● Selected passage:
Metadata for structural chemical probing experiments for RNAcentral.
This repository stores metadata YAML files for chemical probing datasets (for example in SHAPE/ and DMS/) that are validated with LinkML via GitHub Actions. Once a YAML file is accepted, the pipeline downloads FASTQ files using nf-core/fetchngs and creates a final samplesheet.csv that can be used as input for nf-core/rnastructurome.
To add a new dataset to this repository:
- Clone this repository to your local machine.
- Create a new branch from master with a descriptive name including “Add” (e.g. Add-new-shape-dataset).
- Create a new YAML file (see section below) in the appropriate directory (for example
SHAPE/orDMS/) and populate it according to the schema requirements. - Open a pull request with that new YAML file.
- Wait for the GitHub Actions checks to validate the YAML.
- If the checks pass, someone from RNAcentral will review and merge the pull request.
- If the checks fail, inspect the GitHub Actions logs, fix the reported issue in the YAML, and update the pull request.

● Information shown:
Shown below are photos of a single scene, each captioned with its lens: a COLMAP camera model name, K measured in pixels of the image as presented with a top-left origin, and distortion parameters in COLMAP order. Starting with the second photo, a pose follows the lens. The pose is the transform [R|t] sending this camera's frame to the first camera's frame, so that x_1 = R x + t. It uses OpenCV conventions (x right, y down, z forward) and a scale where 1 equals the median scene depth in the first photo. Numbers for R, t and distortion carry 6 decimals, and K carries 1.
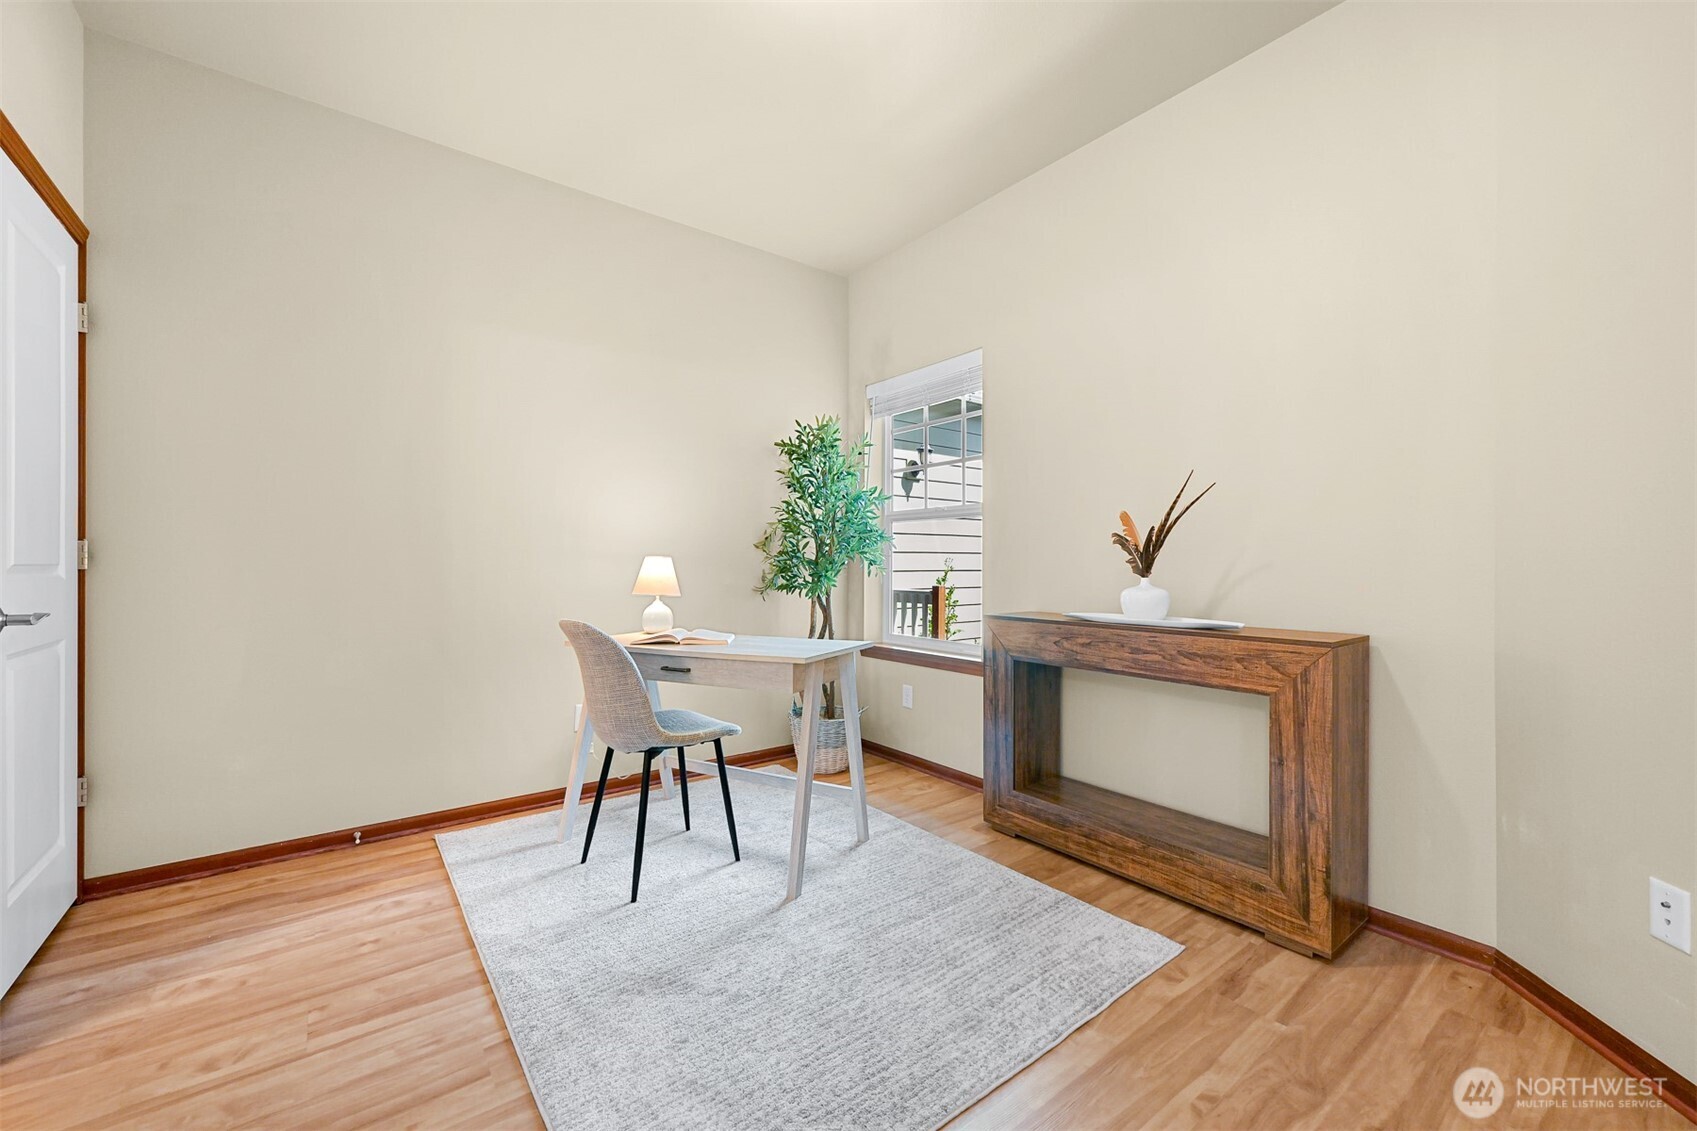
lens RADIAL K [[672.6, 0, 848.5], [0, 672.6, 565.5], [0, 0, 1]] dist [0.000752, 0.000273]
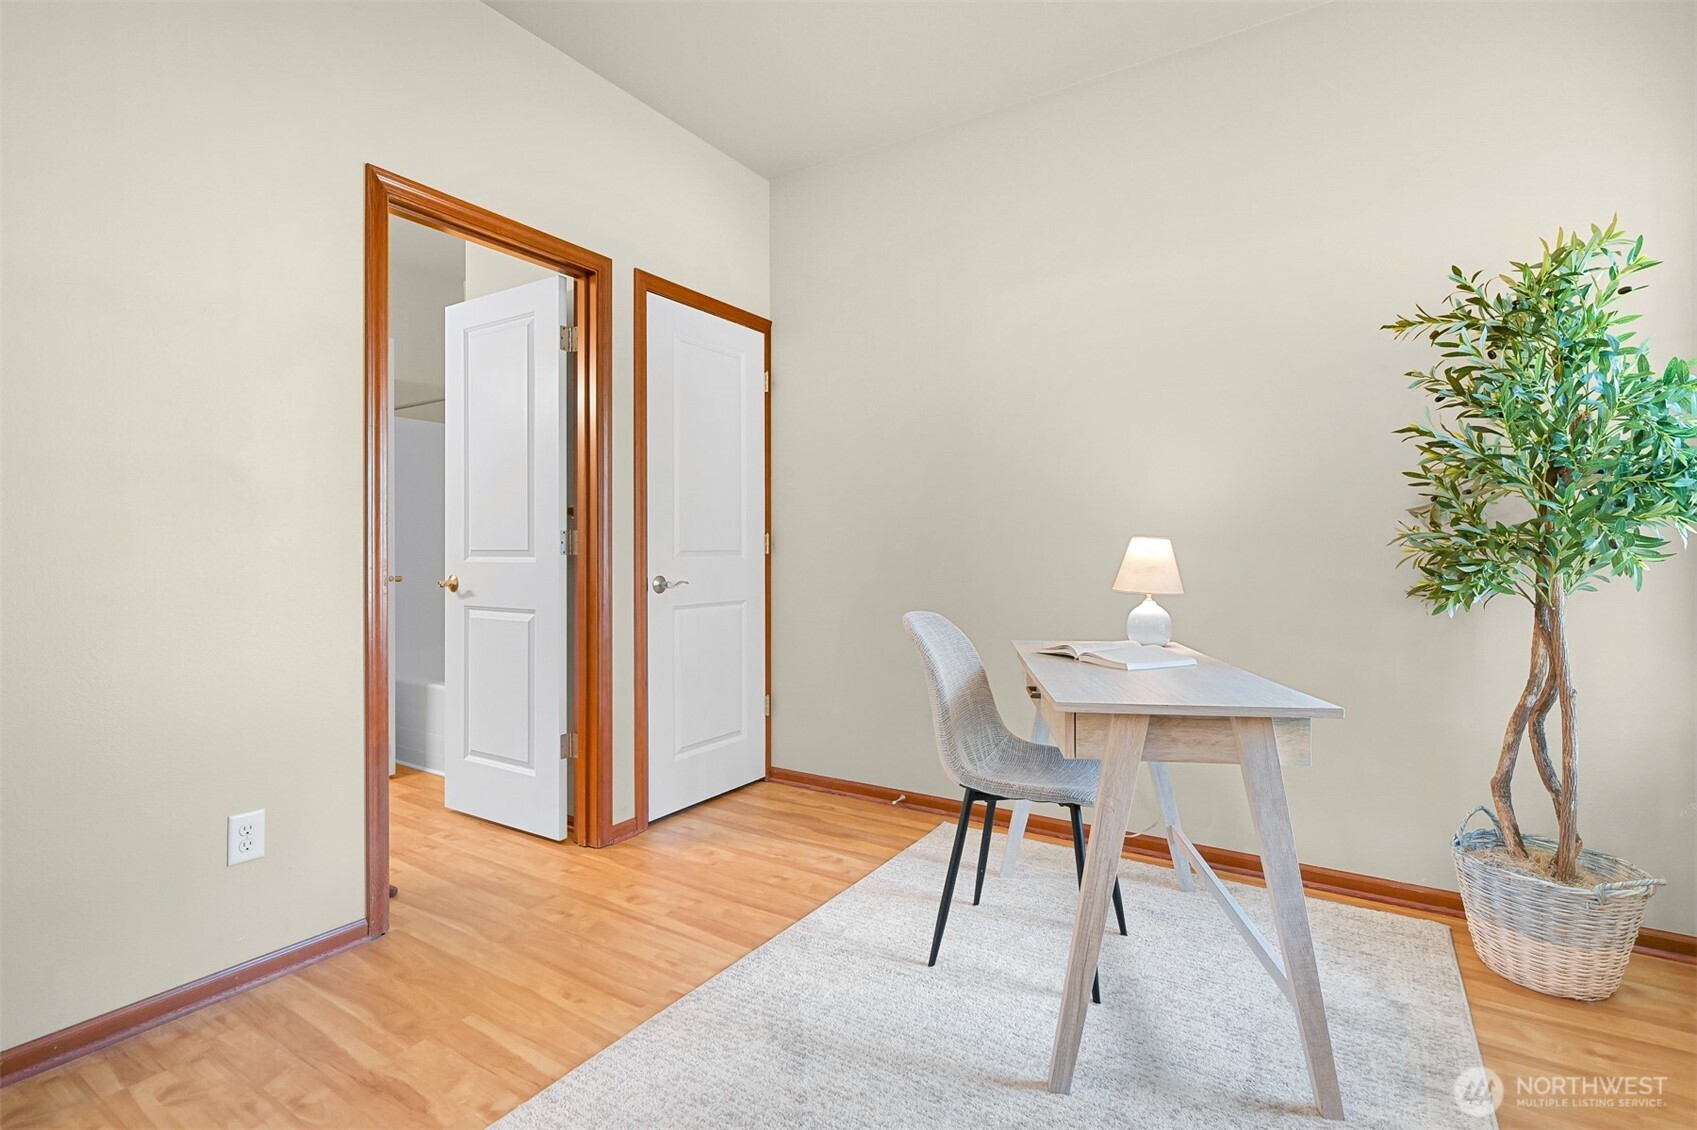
lens RADIAL K [[791.9, 0, 846.4], [0, 791.9, 550.7], [0, 0, 1]] dist [-0.001229, -0.000217]
pose [[0.336982, -0.000446, -0.941511, 0.551328], [0.003330, 0.999994, 0.000719, -0.001820], [0.941505, -0.003378, 0.336981, 0.590643]]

● Instructions:
- 1) In the chemical probing metadata README, which tool does the pipeline use to download FASTQ files?
- 2) List every software tool or pipeline named in the chemical probing metadata README.
- 3) Carry on the chemical probing metadata README from the point where it stops.

● Answers below:
- 1) nf-core/fetchngs

- 2)
- LinkML
- GitHub Actions
- nf-core/fetchngs
- nf-core/rnastructurome

- 3)
-
Start from the template: use the example file (rnastruct00001.yaml) as a guide. Your YAML should follow the same structure. If your dataset includes multiple organisms, create one YAML file per organism (e.g. one for Homo sapiens, one for Mus musculus).
-
Choose a dataset id that is a consecutive number from the last one in the repo (e.g. rnastruct00010). Check both DMS/ and SHAPE/ to find the latest id number.
-
You must also include the organism in Latin name (e.g. Homo sapiens), the method (which can be SHAPE or DMS variants) and principal (RT-stop or MaP) of this experiement, a publication DOI, and fill out the raw_data section.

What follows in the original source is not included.